### Texte à lire

----

Au Québec, en 2022, un peu plus de 25 000 personnes de tous milieux sociaux, économiques ou culturels ont été victimes de violence conjugale. Bien que la violence conjugale soit universelle et touche tous les genres, 3 victimes sur 4 sont des femmes.


Pourquoi toutes ces victimes ne partent pas ? Qu’est-ce qui retient ces personnes auprès d’un conjoint ou conjointe qui leur fait du mal ?


Ces personnes peuvent penser qu’il s’agit d’amour, elles sont violentées, mais elles aiment. Elles veulent porter plainte, mais finalement elles l’a retirent parce que ce n’est pas si grave, parce que ça ne va plus se reproduire, parce qu’il y a également des bons moments.


L’emprise c’est cela : « un état de soumission et de dépendance qui provient des effets de la dévalorisation, d’humiliation et de violences psychologiques[1] » 


Lorsqu’une personne est sous emprise, elle devient parfois étrangère à elle-même. Cela entraîne un état de sidération. La personne ne comprend pas ce qui lui arrive ni comment réagir face à un acte de violence de la part du/de la conjoint(e). Cela entraîne un état de stress intense et une impossibilité de contrôler ses réactions émotionnelles. La victime est déconnectée de ce qu’elle est en train de vivre et de ressentir, ce qui l’empêche de prendre des décisions rationnelles pour sa sécurité et son bien-être. Cet état permet plus facilement à l’agresseur de convaincre la personne de rester.


Un autre symptôme de l’emprise est le fait que la tête et le corps de la victime se souviennent continuellement des agressions qu’ils ont vécus, ce qui plonge la personne dans un état de peur permanente qui empêche également de partir. C’est ce qu’on appelle la mémoire traumatique.


La violence conjugale et le phénomène d’emprise peut être expliqué par un cercle vicieux. Celui de la violence. Il est divisé en 4 phases : un climat de tension, une explosion de la violence, une justification et enfin le retour de la lune de miel.

La première phase est celle de la tension. Elle monte progressivement ce qui crée un climat de peur et d’anxiété pour la victime. Durant cette période, les agressions sont principalement psychologiques sous la forme de reproches, d’humiliations, de remarques.


La seconde phase est celle de l’explosion de la violence. Généralement, elle ne dure pas longtemps, mais elle est très intense et très destructrice pour la victime. Les agressions sont psychologiques mais aussi physiques et sexuelles. C’est principalement durant cette phase que la victime se retrouve en état de sidération, en incapacité de comprendre et de réagir à ce qu’elle est en train de vivre.

----

### Données extraites
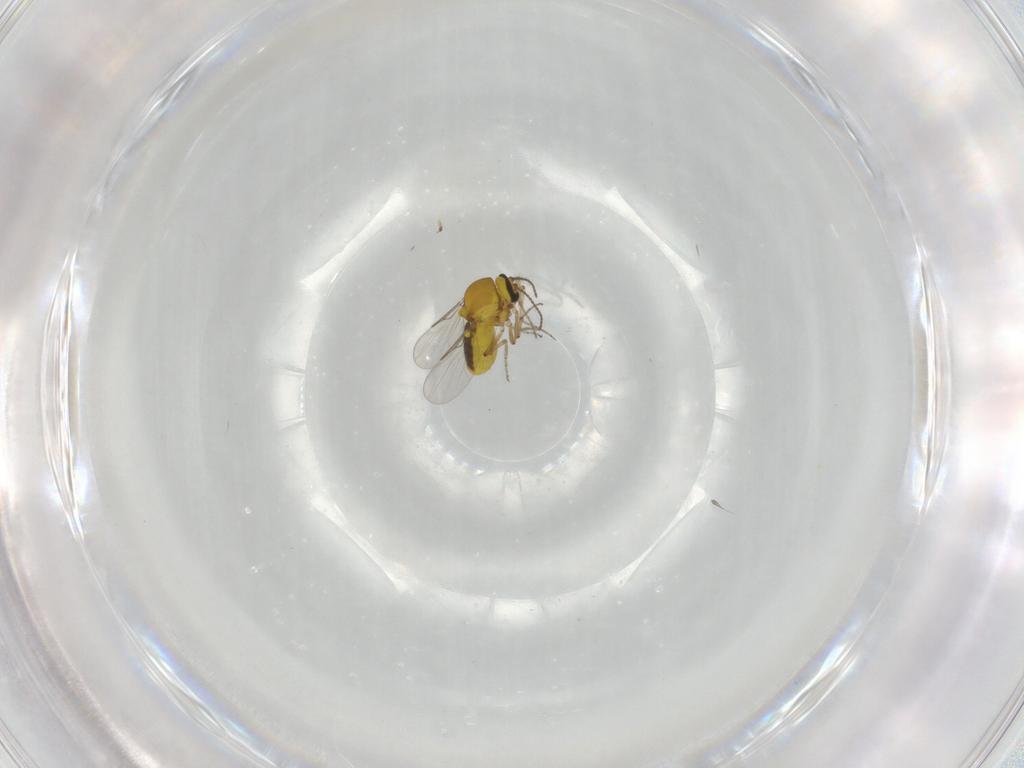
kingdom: Animalia
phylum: Arthropoda
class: Insecta
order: Diptera
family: Ceratopogonidae
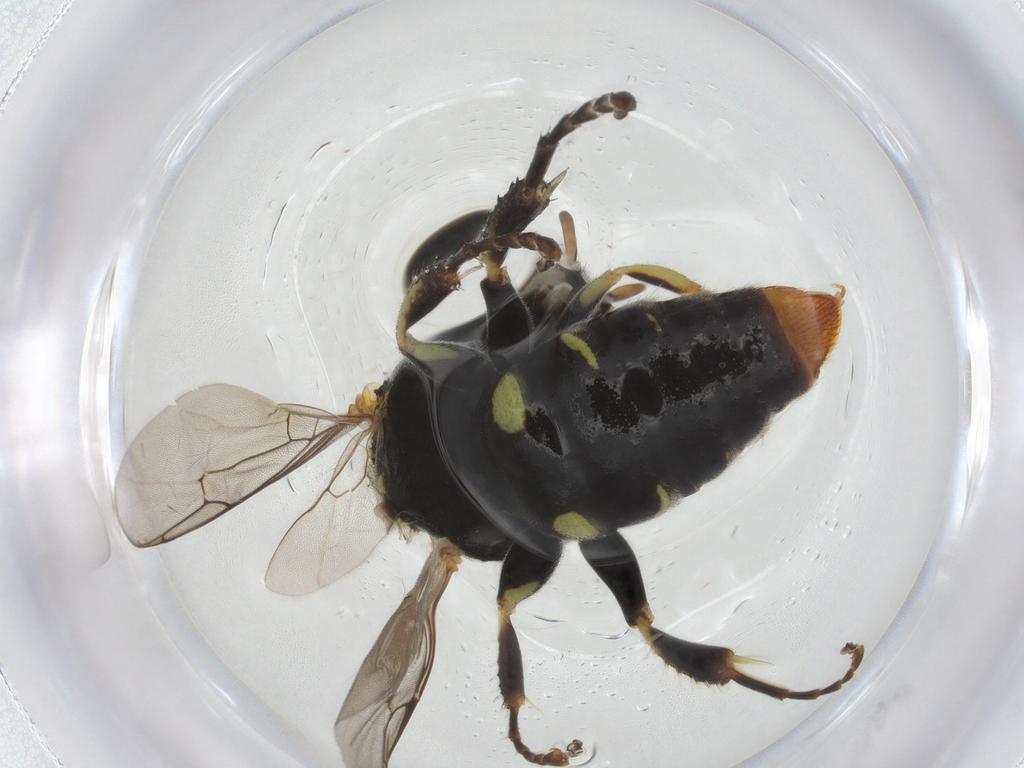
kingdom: Animalia
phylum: Arthropoda
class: Insecta
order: Hymenoptera
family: Crabronidae
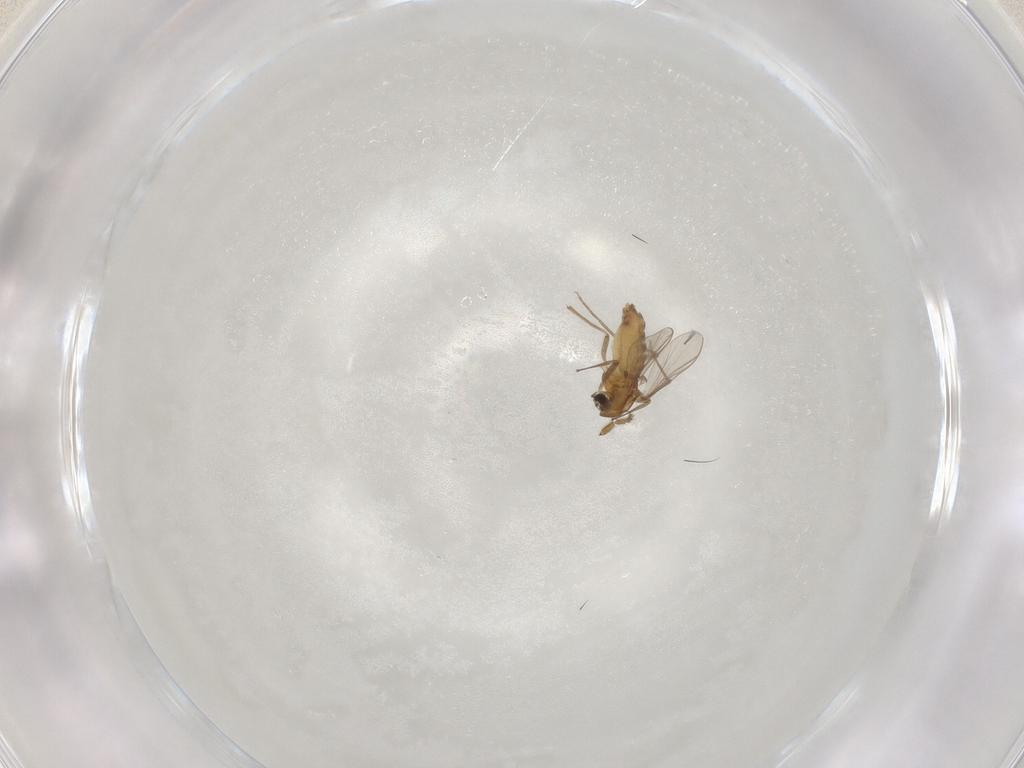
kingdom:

----

### Travail demandé
**a)** Selon le texte sur la violence conjugale, quelle proportion des victimes sont des femmes ?
**b)** Reprenez le texte sur la violence conjugale à la suite de sa dernière phrase.
Vous n'aurez aucun besoin des lignes de données.

### Réponses attendues
**a)** Trois victimes sur quatre sont des femmes.

**b)**
La troisième phase est celle de la justification. L’agresseur se justifie et tente de convaincre la victime que ces actes ne se reproduiront plus et qu’elle est responsable de ce qui est arrivé. De son côté, la victime tente de trouver une explication à la violence qui lui a été infligée. Elle tente de se convaincre qu’elle a une part de responsabilité dans cette explosion de violence.


La quatrième phase est une lune de miel. L’agresseur s’excuse de son comportement et redevient le conjoint ou la conjointe que la personne a connu(e) au début de leur histoire. Il redevient alors gentil et charmant ce qui donne espoir à la victime de retrouver une relation saine.

Il est important de noter que cette phase est tout aussi violente que les précédentes. L’agresseur redevient « gentil » pour reprendre le contrôle sur sa victime.


Au fur et à mesure du temps, les phases de violence sont de plus en plus longues et les phases de lune de miel sont de plus en plus courtes. Lorsque l’emprise est ancrée depuis longtemps, il est possible qu’il n’y ait même plus de phase de réconciliation, car l’agresseur sait que sa victime ne va pas partir.

Les différentes phases peuvent être aléatoire et très subtile. Il existe également des formes de violence où les phases sont difficiles à reconnaitre voir même inexistante.


En général, quand le sujet des violences conjugales est abordé, nous pensons directement à de la violence physique ou psychologique. Il existe en réalité d’autres formes de violence tel que la violence sexuelle (envoie de photos, vidéos, message à caractère sexuel sans consentement, rapport sexuel non consenti, exhibitionnisme, voyeurisme, etc. ), économique (contrôle financier imposé, surveillance accrue du budget, privation de la carte d’identité, dépendance financière forcée) ou verbale (le sarcasme, les insultes, les propos humiliants, les ordres et hurlements).


Comment aider une personne victime de violence conjugale ?

Comme expliqué précédemment, les victimes de violence conjugale ne sont pas toujours en mesure de sortir du cercle vicieux et de la relation dans laquelle ils sont installés.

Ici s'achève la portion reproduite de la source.